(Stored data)
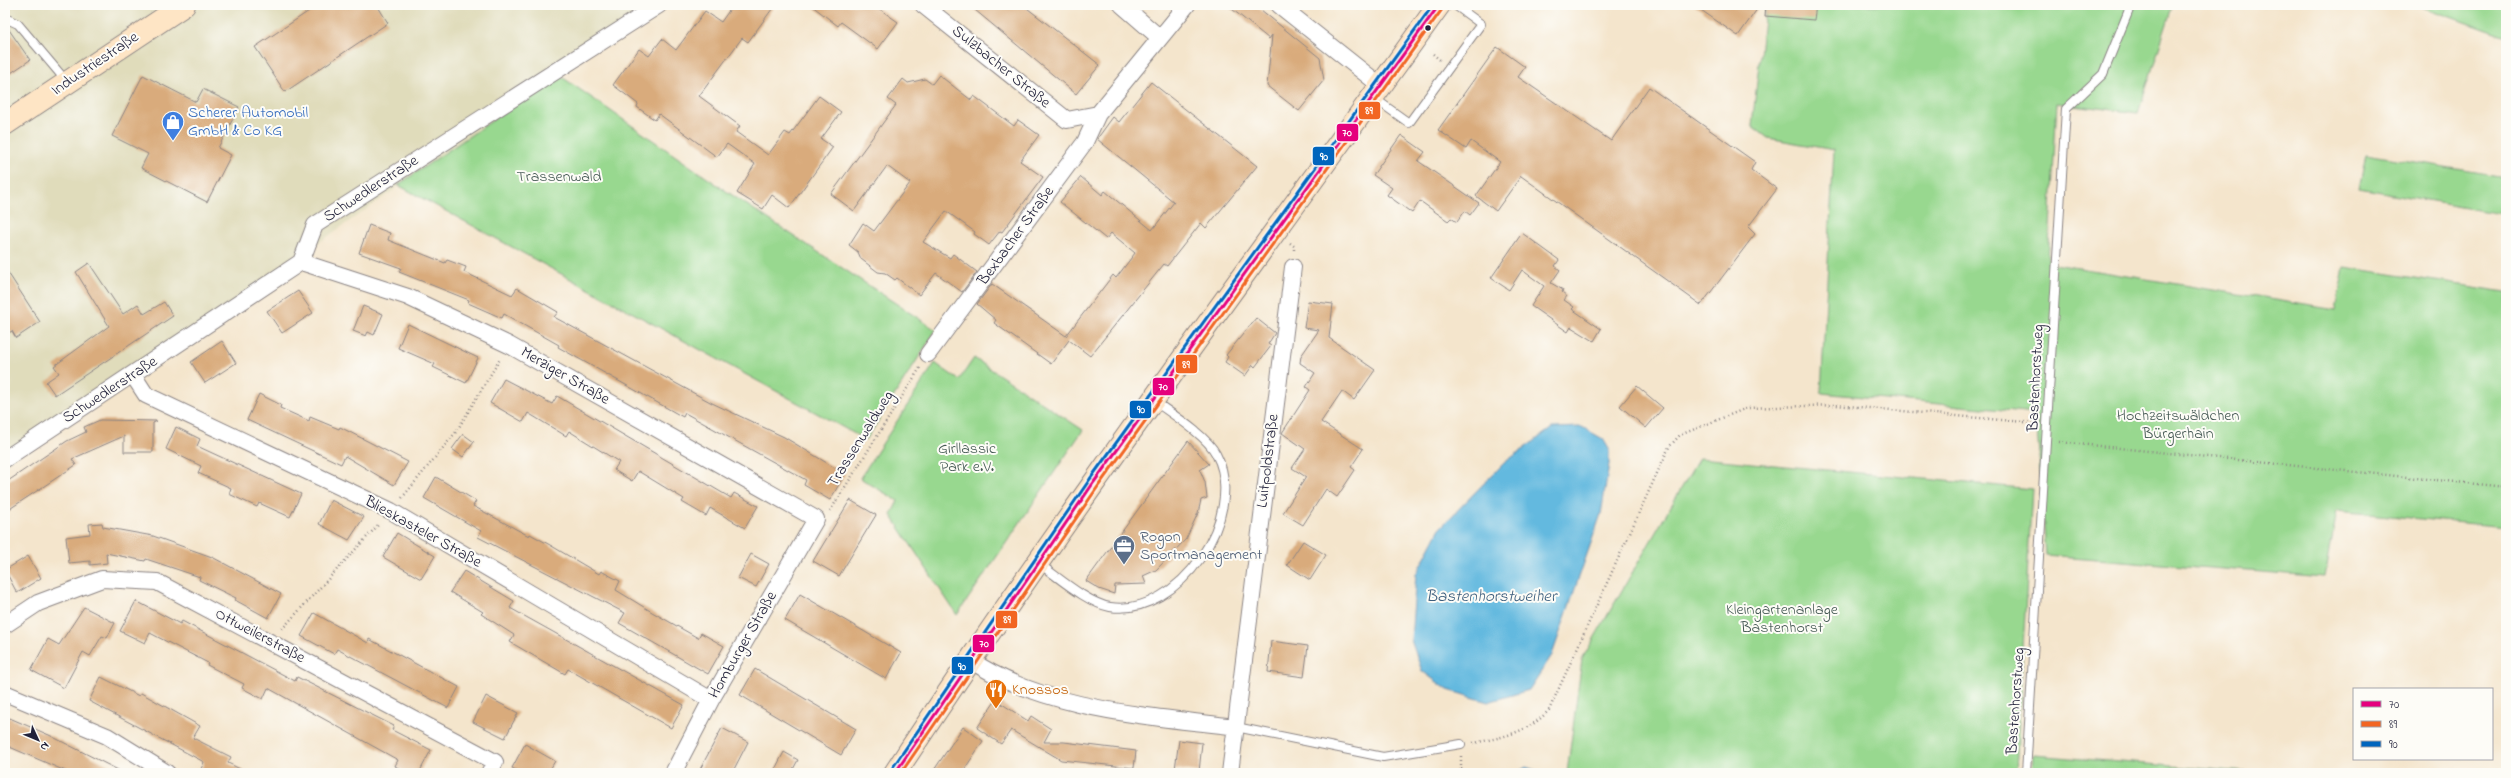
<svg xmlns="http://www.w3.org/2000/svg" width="2511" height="778" font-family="'Indie Flower',sans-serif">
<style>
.built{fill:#e0dcbb}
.green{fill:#98d88f;stroke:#5d7d65}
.water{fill:#63b9df;stroke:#426e8d}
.building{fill:#d9ab7c}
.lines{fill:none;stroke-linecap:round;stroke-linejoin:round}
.lane-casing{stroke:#8b8484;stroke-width:10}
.street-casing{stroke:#8b8484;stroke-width:18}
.secondary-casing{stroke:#8b8484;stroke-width:24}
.path{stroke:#8b8484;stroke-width:2.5;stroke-dasharray:1 3;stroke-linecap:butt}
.lane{stroke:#fff;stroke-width:8}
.street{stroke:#fff;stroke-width:16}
.secondary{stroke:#fee5c5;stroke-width:22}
.bus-1-casing{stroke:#fdfcf7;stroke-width:6}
.bus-2-casing{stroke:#fdfcf7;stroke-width:6}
.bus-3-casing{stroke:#fdfcf7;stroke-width:6}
.bus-1{stroke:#e5007d;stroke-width:3}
.bus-2{stroke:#f26522;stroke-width:3}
.bus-3{stroke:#0065bd;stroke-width:3}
.bus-dot{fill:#22223b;stroke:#fdfcf7;stroke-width:1.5}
.labels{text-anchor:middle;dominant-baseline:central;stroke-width:4;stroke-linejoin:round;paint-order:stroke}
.street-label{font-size:16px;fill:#22223b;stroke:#fdfcf7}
.shop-label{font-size:16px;fill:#366cbe;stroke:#fdfcf7;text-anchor:start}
.park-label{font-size:16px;fill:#455954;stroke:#fdfcf7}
.service-label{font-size:16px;fill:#4e5e75;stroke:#fdfcf7;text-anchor:start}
.food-label{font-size:16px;fill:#c56008;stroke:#fdfcf7;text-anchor:start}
.water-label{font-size:17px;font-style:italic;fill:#3c5e7d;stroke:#fdfcf7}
.line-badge{stroke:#fdfcf7;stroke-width:1.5}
.badge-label{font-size:11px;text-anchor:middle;font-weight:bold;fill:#fff}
</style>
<rect width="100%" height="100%" fill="#fdfcf7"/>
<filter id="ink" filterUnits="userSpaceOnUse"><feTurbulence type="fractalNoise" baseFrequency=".025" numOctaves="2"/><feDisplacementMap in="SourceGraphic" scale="8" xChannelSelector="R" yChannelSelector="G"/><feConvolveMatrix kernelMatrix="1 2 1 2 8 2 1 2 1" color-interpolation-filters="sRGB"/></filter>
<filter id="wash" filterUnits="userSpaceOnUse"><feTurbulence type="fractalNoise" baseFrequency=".012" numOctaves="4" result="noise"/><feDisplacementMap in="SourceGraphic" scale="16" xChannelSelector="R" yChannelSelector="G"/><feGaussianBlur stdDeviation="0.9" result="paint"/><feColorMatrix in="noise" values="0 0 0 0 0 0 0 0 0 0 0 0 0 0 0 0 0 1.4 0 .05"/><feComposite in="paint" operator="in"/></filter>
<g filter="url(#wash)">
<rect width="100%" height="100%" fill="#f4e5cc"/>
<path class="built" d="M5 5H656L5 464Z"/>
<path class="green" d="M1769 5H2173L2138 113 2057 103 2048 263 2336 310 2344 267 2506 292V527L2337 511 2325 577 2046 555 2036 413 1821 393 1834 150 1768 138 1752 126 1765 10Z
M2417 5H2506V37Z
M559 75 726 191 936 330 866 440 398 185Z
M2366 154 2506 177V215L2359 189Z
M974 358 1083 430 957 615 891 515 898 501 860 478 935 363 959 380Z
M1699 458 2032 489 2016 773H1567L1582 659Z
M2033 755 2259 773H2032Z"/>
<path class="water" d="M1582 427 1603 439 1609 449V465L1601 514 1552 655 1529 690 1488 702 1448 690 1422 671 1411 640 1416 574 1440 528 1504 463 1552 428Z
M1526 767 1544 773H1516Z"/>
<g id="blocks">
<path class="building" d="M318 5H377L388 23 285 92 255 47Z
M733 5H775L748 42 742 38 699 96 740 126 736 132 768 155 785 132 790 135 819 96 841 112 821 139 833 147 789 208 772 195 763 209 737 193 755 164 727 144 717 157 659 114 655 120 637 107 638 104 613 85 639 49 649 56 662 39 676 50 705 11 721 22Z
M811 5H874L898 22 878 49 841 22 838 26Z
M969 5H1023L1100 65 1076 94Z
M1227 5H1255L1320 58 1324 80 1299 111 1267 86 1272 35 1269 39Z
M1694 5H1760L1738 36Z
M1766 5H1816L1814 20 1765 16Z
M5 24 30 60 5 77Z
M1497 47 1525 67 1518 77 1611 141 1649 87 1755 162 1751 170 1777 189 1748 227 1755 234 1701 305 1521 176 1496 211 1476 196 1500 162 1471 141 1466 149 1438 130Z
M143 75 196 102 203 89 239 107 218 148 231 155 207 202 141 168 148 154 112 136Z
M939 75 971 100 974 96 1014 126 1018 120 1039 135 1020 161 1043 177 1002 232 1000 231 989 245 974 234 975 232 946 211 923 242 950 258 953 254 977 272 962 292 936 273 919 295 897 278 895 280 885 273 878 272 861 259 858 252 849 245 863 223 874 231 910 183 887 166 854 211 831 194 896 105 888 99 903 79 908 83 925 79 932 84Z
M1151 82 1257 166 1206 228 1201 223 1167 266 1164 264 1090 356 1069 340 1051 364 994 323 996 320 977 304 992 284 1066 336 1113 275 1116 278 1135 253 1111 233 1106 239 1060 202 1081 177 1102 195 1105 191 1152 230 1174 202 1097 139 1113 117 1119 122Z
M1401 135 1425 152 1418 161 1479 203 1470 215 1465 211 1457 222 1451 218 1448 221 1420 201 1412 213 1387 195 1392 188 1373 175Z
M369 225 390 233 388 240 445 263 447 260 466 267 464 272 512 295 517 288 558 312 554 317 712 403 784 437 845 474 830 500 804 485 806 480 685 413 683 417 558 347 559 345 504 314 502 318 468 303 469 300 399 272 401 268 359 253Z
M1522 233 1559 260 1555 266 1560 270 1551 283 1563 290 1562 292 1567 296 1564 300 1574 307 1572 309 1601 329 1594 341 1571 327 1568 332 1531 306 1544 286 1522 270 1509 290 1491 278Z
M89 263 123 314 138 304 144 314 164 302 173 316 55 395 46 382 59 373 54 366 109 326 76 272Z
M5 268 40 322 16 338 12 331 5 335Z
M298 291 313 313 282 333 267 311Z
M1308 301 1333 304 1329 338 1375 370 1354 400 1342 391 1321 422 1363 449 1351 467 1355 470 1337 497 1326 489 1303 525 1283 513 1306 477 1292 468 1305 449 1282 433 1310 390 1306 387 1315 373 1300 363 1301 356 1319 330 1304 328Z
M363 306 383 314 374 335 368 332 366 336 353 331Z
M1256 318 1275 333 1268 344 1271 346 1255 367 1253 365 1245 376 1225 362 1228 357 1226 355Z
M408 324 478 358 466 383 433 367 435 364 398 348Z
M222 341 236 363 205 383 191 362Z
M504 379 552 404 557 396 731 498 734 493 758 506 745 528 710 508 706 516 682 502 684 499 638 471 632 481 614 470 619 462 569 431 566 436 528 413 523 422 490 403Z
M1637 386 1663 408 1646 428 1620 406Z
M259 394 281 405 280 408 309 421 310 417 339 429 340 427 408 462 394 485 345 456 341 464 247 420Z
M100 420 157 421 153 423V452H124V436L72 459 76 465 5 512V483L67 441 86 432 84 427Z
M176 427 200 439 197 446 301 494 290 517 259 503 257 507 229 494 231 488 198 473 201 466 166 449Z
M463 434 474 442 463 457 452 449Z
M1188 441 1209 464 1200 470 1205 482 1207 498 1201 500 1198 513 1186 539 1156 570 1143 576 1146 584 1115 585 1114 594 1099 589 1086 581Z
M436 477 476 501 473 506 529 536 530 534 550 545 599 574 601 571 620 581 616 590 652 612 698 638 701 633 724 646 708 674 619 623 625 613 478 537 481 531 424 498Z
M331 500 364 517 349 540 319 524Z
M850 500 876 515 839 576 813 561Z
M102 523 103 527 153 536 212 557 281 594 268 618 235 600 236 598 199 580 200 577 146 559 145 561 106 553 107 563 90 565V561L69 563 66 537 90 534 89 524Z
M397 533 435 556 421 579 383 557Z
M1303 541 1326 555 1310 580 1287 565Z
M751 554 769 564 756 587 738 578Z
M28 556 41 578 17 593 5 570Z
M464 571 514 601 510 608 684 705 671 728 568 669 565 674 510 642 514 635 481 614 483 612 450 592Z
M800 594 901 653 886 679 785 620Z
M136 601 180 624 182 621 295 681 297 677 394 726 392 730 431 750 419 773H407L395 766 398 760 268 688 263 699 242 688 244 684 207 665 208 663 150 633 145 643 120 631Z
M84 607 115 623 107 638 102 636 90 656 83 652 64 688 31 670 48 639 59 645Z
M314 613 368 643 369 639 459 687 448 708 337 649 334 654 301 636Z
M1271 641 1308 646 1304 677 1268 672Z
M755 669 856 729 841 755 740 695Z
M101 677 139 696 141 693 200 726 193 738 231 757 228 763 248 773H209L201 769 204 762 89 701Z
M486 696 518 713 505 738 473 722Z
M996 700 1028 721 1031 716 1051 729 1044 742H1064L1136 751 1134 768 1061 760 1011 730 1001 744 977 728Z
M5 716 49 735 124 773H70L5 745Z
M963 727 983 741 962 773H932Z
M722 728 748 742 732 773H698Z
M1179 740 1202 743 1199 772 1175 769Z
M525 744 555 761 548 773H522L512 768Z
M784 752 798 760 791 773H773Z"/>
</g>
</g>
<g filter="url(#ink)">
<use href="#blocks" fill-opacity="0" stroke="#8b8484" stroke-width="1"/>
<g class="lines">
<g class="lane-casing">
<path id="lane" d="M5 18 18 24 67 82
M1374 98 1409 123 1481 24 1455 5
M1038 563C1057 576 1087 603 1110 607 1178 618 1249 515 1216 454 1207 436 1172 414 1154 401
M1236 727 1383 757 1461 744
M2026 773 2066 109 2103 74 2131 5"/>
</g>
<g class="street-casing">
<path id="street" d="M923 5 1067 120 1098 114 1187 5
M1122 5 1160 38
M1279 5 1381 86
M301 262 408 297 509 345 816 519 711 700 673 773
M928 354 1085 142 1098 114
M133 375 146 395 391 511 711 700
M5 459 301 262 315 225 659 5
M5 625 38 603 102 579 157 582 495 762 489 773
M969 659C1043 710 1149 716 1236 727
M5 693 107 736 167 773
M1230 773 1293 267"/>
</g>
<g class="secondary-casing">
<path id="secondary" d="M5 124 184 5
M895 773C1067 511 1256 260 1439 5"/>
</g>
<path class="path" d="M1433 54 1440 60
M1290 243 1294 246V252
M2059 442 2506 487
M402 498 456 432 500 359
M830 511 920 368
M282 629 379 524
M1473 743C1501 738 1530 732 1549 710L1669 447 1680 435 1747 408 1836 405 2034 423
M1461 773V756"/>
<use href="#lane" class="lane"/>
<use href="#street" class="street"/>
<use href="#secondary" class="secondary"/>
<g class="bus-1-casing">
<path id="bus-1" d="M895 773 1094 482 1439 5"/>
</g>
<g class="bus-2-casing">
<path id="bus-2" d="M901 773 1099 485 1443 8"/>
</g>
<g class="bus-3-casing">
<path id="bus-3" d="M891 770 1090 479 1433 5"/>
</g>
<use href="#bus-1" class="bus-1"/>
<use href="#bus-2" class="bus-2"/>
<use href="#bus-3" class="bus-3"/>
</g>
</g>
<defs>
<g id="shop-pin" transform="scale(1.15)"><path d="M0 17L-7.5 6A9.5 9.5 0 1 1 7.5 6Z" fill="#3f7fe0" stroke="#fdfcf7"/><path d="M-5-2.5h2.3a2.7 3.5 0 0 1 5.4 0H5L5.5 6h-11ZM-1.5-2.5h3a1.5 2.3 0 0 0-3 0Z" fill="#fff"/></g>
<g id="office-pin" transform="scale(1.15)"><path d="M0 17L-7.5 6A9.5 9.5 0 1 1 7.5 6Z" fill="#5c6f8a" stroke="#fdfcf7"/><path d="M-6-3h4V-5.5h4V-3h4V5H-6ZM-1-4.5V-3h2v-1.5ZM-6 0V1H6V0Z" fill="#fff"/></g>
<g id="restaurant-pin" transform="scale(1.15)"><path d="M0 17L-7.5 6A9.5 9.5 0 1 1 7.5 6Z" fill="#e8710a" stroke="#fdfcf7"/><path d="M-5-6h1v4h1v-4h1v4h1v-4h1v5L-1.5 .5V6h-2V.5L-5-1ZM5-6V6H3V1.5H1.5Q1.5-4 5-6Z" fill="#fff"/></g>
</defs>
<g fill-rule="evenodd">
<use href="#shop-pin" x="173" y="122"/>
<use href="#office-pin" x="1124" y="546"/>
<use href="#restaurant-pin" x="996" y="690"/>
</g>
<circle class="bus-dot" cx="1428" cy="28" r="3.5"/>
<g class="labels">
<g class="street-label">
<text transform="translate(95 64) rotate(-34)">Industriestraße</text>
<text transform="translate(1001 67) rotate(39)">Sulzbacher Straße</text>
<text transform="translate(371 189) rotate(-33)">Schwedlerstraße</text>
<text transform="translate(1016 236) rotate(-54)">Bexbacher Straße</text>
<text transform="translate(565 376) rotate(30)">Merziger Straße</text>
<text transform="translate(2036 378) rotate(-87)">Bastenhorstweg</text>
<text transform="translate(110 390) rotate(-33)">Schwedlerstraße</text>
<text transform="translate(861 439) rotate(-58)">Trassenwaldweg</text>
<text transform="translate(1268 461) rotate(-83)">Luitpoldstraße</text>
<text transform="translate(423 532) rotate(29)">Blieskasteler Straße</text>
<text transform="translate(260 636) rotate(28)">Ottweilerstraße</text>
<text transform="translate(743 645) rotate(-60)">Homburger Straße</text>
<text transform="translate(2016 701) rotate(-86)">Bastenhorstweg</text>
</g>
<g class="shop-label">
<text x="188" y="113">Scherer Automobil<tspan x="188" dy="18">GmbH &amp; Co KG</tspan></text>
</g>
<g class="park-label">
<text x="559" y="177">Trassenwald</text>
<text x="2178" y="416">Hochzeitswäldchen<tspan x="2178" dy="18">Bürgerhain</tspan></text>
<text x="967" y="449">Girllassic<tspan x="967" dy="18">Park e.V.</tspan></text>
<text x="1782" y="610">Kleingartenanlage<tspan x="1782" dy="18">Bastenhorst</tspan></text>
</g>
<g class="service-label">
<text x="1140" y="537">Rogon<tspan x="1140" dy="18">Sportmanagement</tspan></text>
</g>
<g class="food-label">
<text x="1012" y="690">Knossos</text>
</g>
<g class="water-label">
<text x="1491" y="596">Bastenhorstweiher</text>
</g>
</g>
<g class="line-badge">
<rect x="1358" y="101" width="23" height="19" rx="4" fill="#f26522"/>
<rect x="1336" y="123" width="23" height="19" rx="4" fill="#e5007d"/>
<rect x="1312" y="146" width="23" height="20" rx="4" fill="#0065bd"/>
<rect x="1175" y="354" width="23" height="20" rx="4" fill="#f26522"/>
<rect x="1152" y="377" width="23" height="19" rx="4" fill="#e5007d"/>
<rect x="1129" y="400" width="23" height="19" rx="4" fill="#0065bd"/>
<rect x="995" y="610" width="23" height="19" rx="4" fill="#f26522"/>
<rect x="972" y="634" width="23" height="19" rx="4" fill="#e5007d"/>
<rect x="951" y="656" width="23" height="19" rx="4" fill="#0065bd"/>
</g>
<g class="badge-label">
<text x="1369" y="114">89</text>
<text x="1347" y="136">70</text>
<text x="1324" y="160">90</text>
<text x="1186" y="368">89</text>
<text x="1163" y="390">70</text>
<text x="1141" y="413">90</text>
<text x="1007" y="623">89</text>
<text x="984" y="647">70</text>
<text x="962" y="670">90</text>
</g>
<rect width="2511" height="778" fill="none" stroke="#fdfcf7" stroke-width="20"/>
<rect x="2353" y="688" width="140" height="72" fill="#fdfcf7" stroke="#a5a5ac"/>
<rect x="2361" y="701" width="20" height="6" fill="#e5007d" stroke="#a5a5ac"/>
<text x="2389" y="708" font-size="12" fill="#22223b">70</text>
<rect x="2361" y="721" width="20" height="6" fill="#f26522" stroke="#a5a5ac"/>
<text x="2389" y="728" font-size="12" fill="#22223b">89</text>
<rect x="2361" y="741" width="20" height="6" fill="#0065bd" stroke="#a5a5ac"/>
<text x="2389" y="748" font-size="12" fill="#22223b">90</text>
<g transform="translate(38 740) rotate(134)" stroke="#fdfcf7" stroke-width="3" paint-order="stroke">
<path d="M0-3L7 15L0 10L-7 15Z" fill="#22223b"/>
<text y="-6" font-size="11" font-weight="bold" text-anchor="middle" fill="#22223b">N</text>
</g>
</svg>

◆ Required work ◆
Copy here each line of the preceding records with "baseFrequency" in it.

◆ Written response ◆
<filter id="ink" filterUnits="userSpaceOnUse"><feTurbulence type="fractalNoise" baseFrequency=".025" numOctaves="2"/><feDisplacementMap in="SourceGraphic" scale="8" xChannelSelector="R" yChannelSelector="G"/><feConvolveMatrix kernelMatrix="1 2 1 2 8 2 1 2 1" color-interpolation-filters="sRGB"/></filter>
<filter id="wash" filterUnits="userSpaceOnUse"><feTurbulence type="fractalNoise" baseFrequency=".012" numOctaves="4" result="noise"/><feDisplacementMap in="SourceGraphic" scale="16" xChannelSelector="R" yChannelSelector="G"/><feGaussianBlur stdDeviation="0.9" result="paint"/><feColorMatrix in="noise" values="0 0 0 0 0 0 0 0 0 0 0 0 0 0 0 0 0 1.4 0 .05"/><feComposite in="paint" operator="in"/></filter>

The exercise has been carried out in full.